The guide also gives a nod to eateries that have become staples of their local neighbourhoods. Fourth & Church on Church Road near Hove Town Hall received a particularly impressive review.

“It’s a casual space covering a lot of bases, even serving lunchtime sandwiches to savvy local workers, but it’s better known as a bottle shop and tapas restaurant. Racks of wines and spirits make for a tempting display, and a switched-on team delivers small plates made from first-rate ingredients”.

“Our inclusion in the Good Food Guide 2020 is wonderful news”, said head chef and co-owner Sam Pryor. “After nearly four years in business developing Fourth & Church into the unique Hove neighbourhood restaurant we both dreamt of, this is hugely exciting for our team and a celebration of what they have achieved. It really is perfect timing as we shortly start a refurbishment to match our social eating and drinking offering”.

Jeremy’s Restaurant near Haywards Heath also achieved a score of five. As the longest-established independent restaurateur in Sussex, Jeremy Ashpool has been in more food awards and guides than most.

The guide begins this year’s entry for Jeremy’s Restaurant with: “Jeremy Ashpool’s captivating restaurant. Overseen by head chef Jimmy Gray, the kitchen takes its cue from the seasons and makes full use of pickings from the Victorian walled garden, as well as tapping into the Sussex food network for South Downs lamb, south coast fish and local game.
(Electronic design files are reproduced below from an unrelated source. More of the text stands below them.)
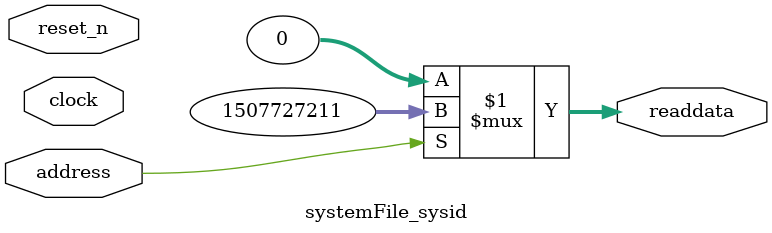
<source format=v>



// synthesis translate_off
`timescale 1ns / 1ps
// synthesis translate_on

// turn off superfluous verilog processor warnings 
// altera message_level Level1 
// altera message_off 10034 10035 10036 10037 10230 10240 10030 

module systemFile_sysid (
               // inputs:
                address,
                clock,
                reset_n,

               // outputs:
                readdata
             )
;

  output  [ 31: 0] readdata;
  input            address;
  input            clock;
  input            reset_n;

  wire    [ 31: 0] readdata;
  //control_slave, which is an e_avalon_slave
  assign readdata = address ? 1507727211 : 0;

endmodule



</source>
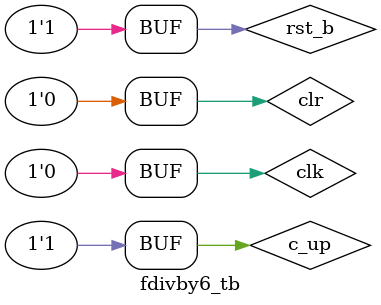
<source format=v>
module fdivby6 (input clk,input rst_b, input clr, input c_up, output fdclk);

localparam S0=0;
localparam S1=1;
localparam S2=2;
localparam S3=3;
localparam S4=4;
localparam S5=5;

wire [5:0]st_nxt;
reg [5:0]st;

assign st_nxt[S0]=((~(c_up)|clr)&st[S0])|((c_up|clr)&st[S5])|(clr&st[S1])|(clr&st[S2])|(clr&st[S3])|(clr&st[S4]);
assign st_nxt[S1]=(c_up&~(clr)&st[S0])|(~(c_up)&~(clr)&st[S1]);
assign st_nxt[S2]=(c_up&~(clr)&st[S1])|(~(c_up)&~(clr)&st[S2]);
assign st_nxt[S3]=(c_up&~(clr)&st[S2])|(~(c_up)&~(clr)&st[S3]);
assign st_nxt[S4]=(c_up&~(clr)&st[S3])|(~(c_up)&~(clr)&st[S4]);
assign st_nxt[S5]=(c_up&~(clr)&st[S4])|(~(c_up)&~(clr)&st[S5]);

assign fdclk=st[S0]|st[S1]|st[S2]|st[S3];

always @(posedge clk,negedge rst_b) begin

if (~rst_b) begin
st<=0; 
st[S0]<=1;
end
else
st<=st_nxt;

end

endmodule

module fdivby6_tb();

reg clr;
reg c_up;
reg clk;
reg rst_b;
wire fdclk;

fdivby6 uut0(.clr(clr), .c_up(c_up), .clk(clk), .rst_b(rst_b), .fdclk(fdclk));

initial begin
clk=1'b0;
repeat (48) #(50) clk=~clk;
end

initial begin
rst_b=0;
c_up=1;
clr=0;
#25;
rst_b=1;
#375;
clr=1;
#100;
clr=0;
#100;
c_up=0;
#100;
c_up=1;
#400;
c_up=0;
#200;
c_up=1;
end

endmodule
</source>
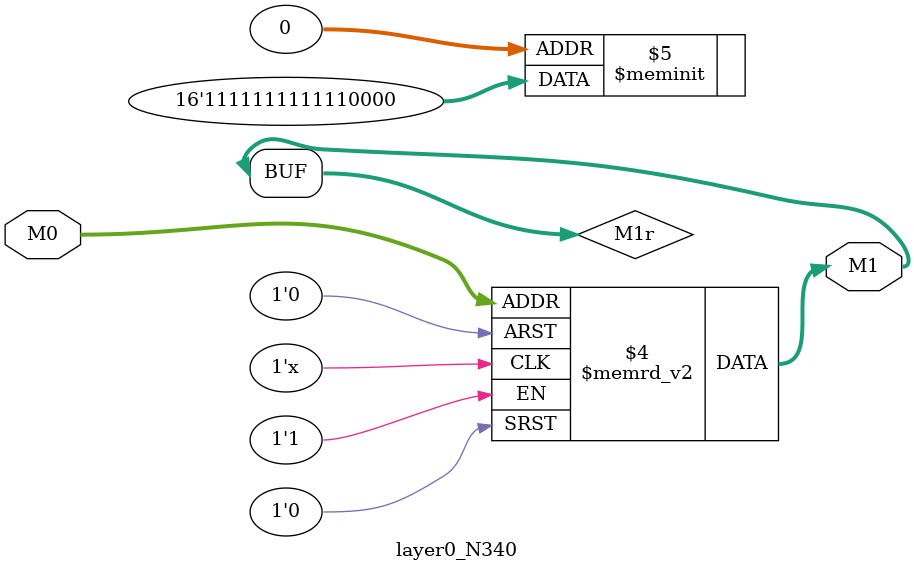
<source format=v>
module layer0_N340 ( input [2:0] M0, output [1:0] M1 );

	(*rom_style = "distributed" *) reg [1:0] M1r;
	assign M1 = M1r;
	always @ (M0) begin
		case (M0)
			3'b000: M1r = 2'b00;
			3'b100: M1r = 2'b11;
			3'b010: M1r = 2'b11;
			3'b110: M1r = 2'b11;
			3'b001: M1r = 2'b00;
			3'b101: M1r = 2'b11;
			3'b011: M1r = 2'b11;
			3'b111: M1r = 2'b11;

		endcase
	end
endmodule

</source>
Expect bright, lively flavours and striking presentation”.

“We’ve been in every Good Food Guide since 1985”, said Jeremy. “Whilst it has become a little less elitist over the years, it is influential as it is based on genuine customer feedback alongside a team of serious food and drink reviewers”.

Meanwhile Flint House has been rewarded for its early success in Hanningtons Lane.

The business, run by Ben McKellar, opened in April and is already making waves in the local scene.

Ben, who already has three other restaurants in the guide, said: “It’s nice to be recognised so quickly. You always hope that will happen and it will be well received, it’s really nice to be recognised.

“It’s added to what we already do with The Gingerman group of restaurants.”

The Good Food Guide is available to buy from Waitrose, John Lewis and all good bookstores.